Alternatif küreselleşmenin örgütlülük düzeyinde çoğulcu yapılara izin vermesi, siyasi kriz dönemlerinde toplum tabanındaki otoriter-faşist gruplara etkili cevap verilememesine neden oluyor.
Enternasyonal tutum takınmak konusunda Latin Amerika ülkeleri diğer ülkelere göre daha şanslı, çünkü bu enternasyonal ağların oluşmasını sağlayacak bölgesel örgütlenmelere çoktan sahipler. Yalnızca örgütler arasından en uygun olanın hem ekonomik, hem de siyasal bütünleşme yoluyla dönüştürülmesi gerekiyor. Latin Amerika ve Karayip Devletleri Topluluğu (CELAC), Karayip Topluluğu (CARICOM), And Topluluğu (CAN) gibi bölgesel örgütler enternasyonal birliğin sağlanmasında gerekli yönetişim yapılarını ve kurumsal ağları sağlıyor. Uluslararası sistemdeki diğer bölgesel blokların aksine, planlama ve enternasyonal yapı etrafında bir araya gelmeleri bu toplulukların yeni türde bir ekonomik bölgeselleşmeyi icat etmelerini sağlayarak diğer bölgelere örnek olacaktır. Zaten bölgesel örgütlerin yeni bölgeselci akım altındaki başat temeli ekonomik saiklere dayanmaktadır. Ekonomik saiklere dayanmayan örgütler ise (Arap Birliği) kültürel-diplomatik işbirliği ağlarından öteye gidememektedir. Bu örgütlerin gelecekte oynayabilecekleri yol, sol partilerin geliştirecekleri siyasal pratiklerle belirlenecektir. Üstelik enternasyonal değerlerin yayılımını hızlandırmada önemli platform görevleri göreceklerdir. Avrupa Birliği gibi demokrasi normunu üreten ve normatif güce sahip bulunan bölgesel örgütler, ulus-üstü kurumların bu bağlamda kullanımına güzel bir örnektir.
Kaynakça
Ceceña, A. E. (2009). On the Forms of Resistance in Latin America: Its ‘Native’ Moment. Socialist Register(44), 244-247.
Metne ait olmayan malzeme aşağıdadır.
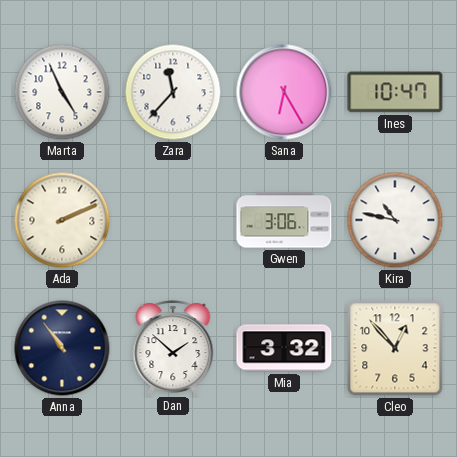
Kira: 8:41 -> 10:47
Öniş, Z., & Gençer, A. (2018). Democratic BRICS as role models in a shifting global order: inherent dilemmas and the challenges ahead. Third World Quarterly, 39(9), 1795.
Portes, A., & Hoffman, K. (2003). Latin American Class Structures: Their Composition and Change during the Neoliberal Era . Latin American Research Review , 38(1), 44-48.
Worsley, P. (1980). One World or Three: A Critique of the World System of Immanuel Wallerstein. Socialist Register(17), 299.
[1] Ekonomizm hakkında daha derin bilgi için bkz: Vladimir Lenin, Emperyalist Ekonomizm & Marksizmin Bir Karikatürü, Sol Yayınları, 2008.